[Transcribed page contents]
==========
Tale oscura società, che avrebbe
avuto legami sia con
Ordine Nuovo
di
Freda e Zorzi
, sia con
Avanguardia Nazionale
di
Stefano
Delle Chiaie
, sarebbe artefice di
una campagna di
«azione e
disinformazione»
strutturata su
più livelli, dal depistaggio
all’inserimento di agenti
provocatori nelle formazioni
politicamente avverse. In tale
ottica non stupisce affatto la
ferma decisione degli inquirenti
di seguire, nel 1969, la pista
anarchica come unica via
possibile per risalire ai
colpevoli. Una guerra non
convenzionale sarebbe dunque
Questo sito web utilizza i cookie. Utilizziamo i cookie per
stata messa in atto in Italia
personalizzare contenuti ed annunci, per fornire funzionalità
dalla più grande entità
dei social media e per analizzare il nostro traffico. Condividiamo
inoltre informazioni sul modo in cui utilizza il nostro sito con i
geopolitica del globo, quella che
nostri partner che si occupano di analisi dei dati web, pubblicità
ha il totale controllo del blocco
==========
- _EXERCISE PROMPT_
Retype all the data exactly, line for line.

- _TASK OUTPUT_
Tale oscura società, che avrebbe
avuto legami sia con
Ordine Nuovo
di
Freda e Zorzi
, sia con
Avanguardia Nazionale
di
Stefano
Delle Chiaie
, sarebbe artefice di
una campagna di
«azione e
disinformazione»
strutturata su
più livelli, dal depistaggio
all’inserimento di agenti
provocatori nelle formazioni
politicamente avverse. In tale
ottica non stupisce affatto la
ferma decisione degli inquirenti
di seguire, nel 1969, la pista
anarchica come unica via
possibile per risalire ai
colpevoli. Una guerra non
convenzionale sarebbe dunque
Questo sito web utilizza i cookie. Utilizziamo i cookie per
stata messa in atto in Italia
personalizzare contenuti ed annunci, per fornire funzionalità
dalla più grande entità
dei social media e per analizzare il nostro traffico. Condividiamo
inoltre informazioni sul modo in cui utilizza il nostro sito con i
geopolitica del globo, quella che
nostri partner che si occupano di analisi dei dati web, pubblicità
ha il totale controllo del blocco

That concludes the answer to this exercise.